Le double oui n'est en soi pas une surprise. C'est son ampleur chiffrée (68%) et son unanimité territoriale qui interpellent. Les Suisses ont-ils peur, comme un demandeur d'asile l'a laissé entendre hier soir à la télévision romande? Le sentiment grandissant d'insécurité a certainement joué un rôle dans ce vote. Il ne faut pas s'en cacher. Mais la vraie raison du plébiscite est à chercher dans le ras-le-bol que la population manifeste de plus en plus clairement à l'égard des «profiteurs».
Les Suisses en ont marre des abus en matière d'immigration. Ils ont voté la conscience d'autant plus tranquille que le Conseil fédéral et une large majorité du Parlement cautionnaient cette approche. Face à certains amalgames hâtifs, les arguments humanitaires n'ont pas pesé lourd. C'est regrettable, car les nouvelles lois, si elles sont appliquées sans discernement, peuvent conduire aux pires bavures et à de terribles injustices. Les opposants aux deux lois, Ruth Dreifuss en tête, ont promis qu'ils allaient rester vigilants. C'est indispensable.

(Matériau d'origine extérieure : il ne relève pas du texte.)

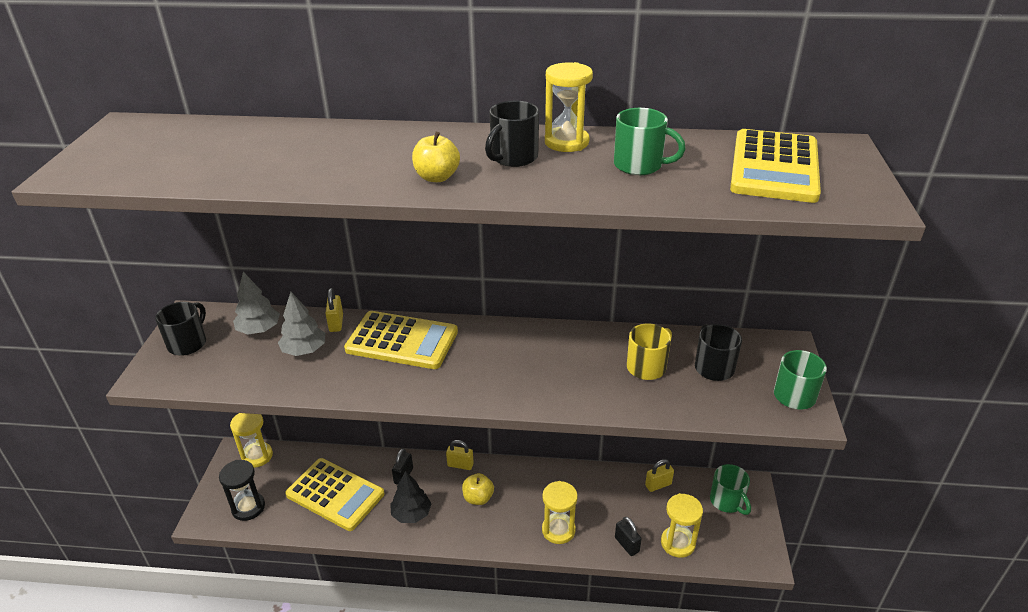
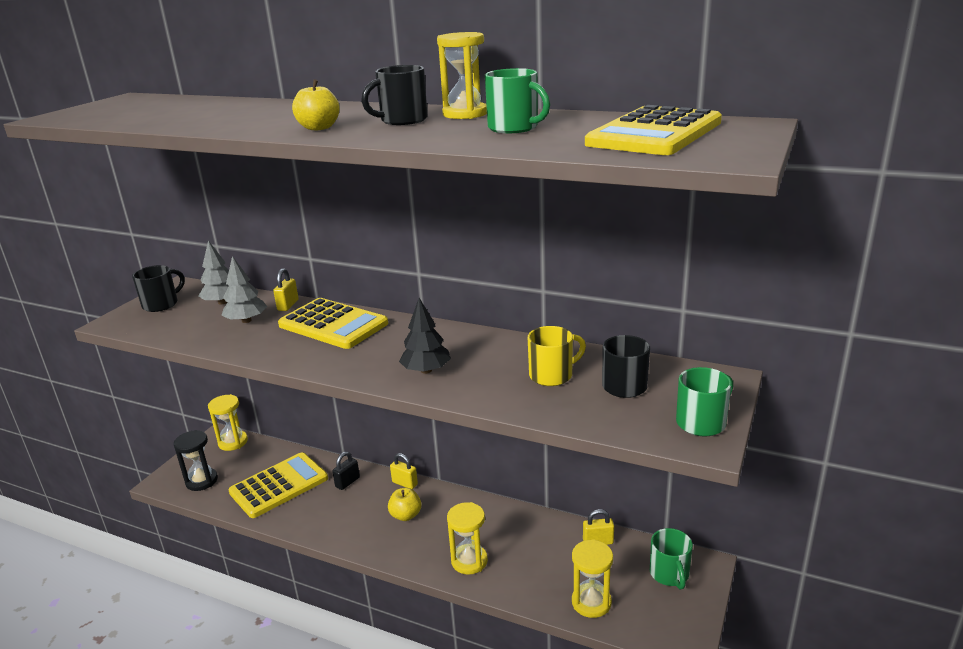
camera: 20 degrees right, 10 degrees down
(335, 494) = (279, 485): yellow calculator -> yellow calculator turned 90 degrees counterclockwise
(411, 514) = (336, 516): black tree -> black tree (426, 370)
(627, 544) = (534, 591): black padlock -> none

Reste que le signal donné par le souverain est tout sauf anodin. Il s'agit d'en tenir compte, sans quoi de nouveaux durcissements de la législation sont à craindre. Alors, tant mieux si les textes adoptés hier permettent de lutter efficacement contre les abus. Cela contribuera à calmer les sentiments xénophobes. Mais il ne faut pas se leurrer. Sans une multiplication des accords de réadmission pour les requérants déboutés, sans une aide substantielle au retour, sans une politique du développement digne de ce nom, les problèmes de fond posés par les flux migratoires ne pourront jamais être réglés. L'ignorer, c'est se fourvoyer!